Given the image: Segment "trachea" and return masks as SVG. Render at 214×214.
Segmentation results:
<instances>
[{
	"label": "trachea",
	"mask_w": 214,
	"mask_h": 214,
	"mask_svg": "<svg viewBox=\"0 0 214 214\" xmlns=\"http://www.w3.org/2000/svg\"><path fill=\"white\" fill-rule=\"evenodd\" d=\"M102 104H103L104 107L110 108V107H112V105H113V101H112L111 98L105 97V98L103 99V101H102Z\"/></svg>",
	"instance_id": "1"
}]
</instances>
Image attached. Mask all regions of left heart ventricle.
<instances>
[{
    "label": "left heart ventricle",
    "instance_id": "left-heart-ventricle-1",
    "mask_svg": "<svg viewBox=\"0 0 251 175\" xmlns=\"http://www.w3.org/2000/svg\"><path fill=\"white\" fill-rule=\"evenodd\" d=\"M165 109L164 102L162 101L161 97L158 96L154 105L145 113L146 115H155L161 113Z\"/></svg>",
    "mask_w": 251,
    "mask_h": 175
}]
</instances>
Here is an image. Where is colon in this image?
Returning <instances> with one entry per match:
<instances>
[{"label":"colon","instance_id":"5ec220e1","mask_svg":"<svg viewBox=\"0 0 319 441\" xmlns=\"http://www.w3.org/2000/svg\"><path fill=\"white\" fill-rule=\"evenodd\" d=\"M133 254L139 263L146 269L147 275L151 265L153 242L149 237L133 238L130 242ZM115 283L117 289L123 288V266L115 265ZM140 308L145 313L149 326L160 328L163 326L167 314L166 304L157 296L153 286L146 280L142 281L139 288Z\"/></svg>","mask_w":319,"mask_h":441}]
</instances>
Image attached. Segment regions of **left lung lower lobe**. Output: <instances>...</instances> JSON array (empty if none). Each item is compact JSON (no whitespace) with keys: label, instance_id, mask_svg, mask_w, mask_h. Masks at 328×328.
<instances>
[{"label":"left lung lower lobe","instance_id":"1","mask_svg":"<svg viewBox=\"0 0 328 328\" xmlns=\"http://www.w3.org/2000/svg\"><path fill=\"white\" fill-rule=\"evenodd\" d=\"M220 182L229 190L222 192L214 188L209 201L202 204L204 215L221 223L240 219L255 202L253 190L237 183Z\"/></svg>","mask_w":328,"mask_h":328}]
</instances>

WHAT IS BEING ASKED — Copy all of the lines above word for word, keeping them in the same order.

CORRECT RESPONSE —
Given the image: Segment "trachea" and return masks as SVG. Render at 214×214.
Segmentation results:
<instances>
[{
	"label": "trachea",
	"mask_w": 214,
	"mask_h": 214,
	"mask_svg": "<svg viewBox=\"0 0 214 214\" xmlns=\"http://www.w3.org/2000/svg\"><path fill=\"white\" fill-rule=\"evenodd\" d=\"M102 104H103L104 107L110 108V107H112V105H113V101H112L111 98L105 97V98L103 99V101H102Z\"/></svg>",
	"instance_id": "1"
}]
</instances>
Image attached. Mask all regions of left heart ventricle.
<instances>
[{
    "label": "left heart ventricle",
    "instance_id": "left-heart-ventricle-1",
    "mask_svg": "<svg viewBox=\"0 0 251 175\" xmlns=\"http://www.w3.org/2000/svg\"><path fill=\"white\" fill-rule=\"evenodd\" d=\"M165 109L164 102L162 101L161 97L158 96L154 105L145 113L146 115H155L161 113Z\"/></svg>",
    "mask_w": 251,
    "mask_h": 175
}]
</instances>
Here is an image. Where is colon in this image?
Returning <instances> with one entry per match:
<instances>
[{"label":"colon","instance_id":"5ec220e1","mask_svg":"<svg viewBox=\"0 0 319 441\" xmlns=\"http://www.w3.org/2000/svg\"><path fill=\"white\" fill-rule=\"evenodd\" d=\"M133 254L139 263L146 269L147 275L151 265L153 242L149 237L133 238L130 242ZM115 283L117 289L123 288V266L115 265ZM140 308L145 313L149 326L160 328L163 326L167 314L166 304L157 296L153 286L146 280L142 281L139 288Z\"/></svg>","mask_w":319,"mask_h":441}]
</instances>
Image attached. Segment regions of **left lung lower lobe**. Output: <instances>...</instances> JSON array (empty if none). Each item is compact JSON (no whitespace) with keys: label, instance_id, mask_svg, mask_w, mask_h. Masks at 328×328.
<instances>
[{"label":"left lung lower lobe","instance_id":"1","mask_svg":"<svg viewBox=\"0 0 328 328\" xmlns=\"http://www.w3.org/2000/svg\"><path fill=\"white\" fill-rule=\"evenodd\" d=\"M220 182L229 190L222 192L214 188L209 201L202 204L204 215L221 223L240 219L255 202L253 190L237 183Z\"/></svg>","mask_w":328,"mask_h":328}]
</instances>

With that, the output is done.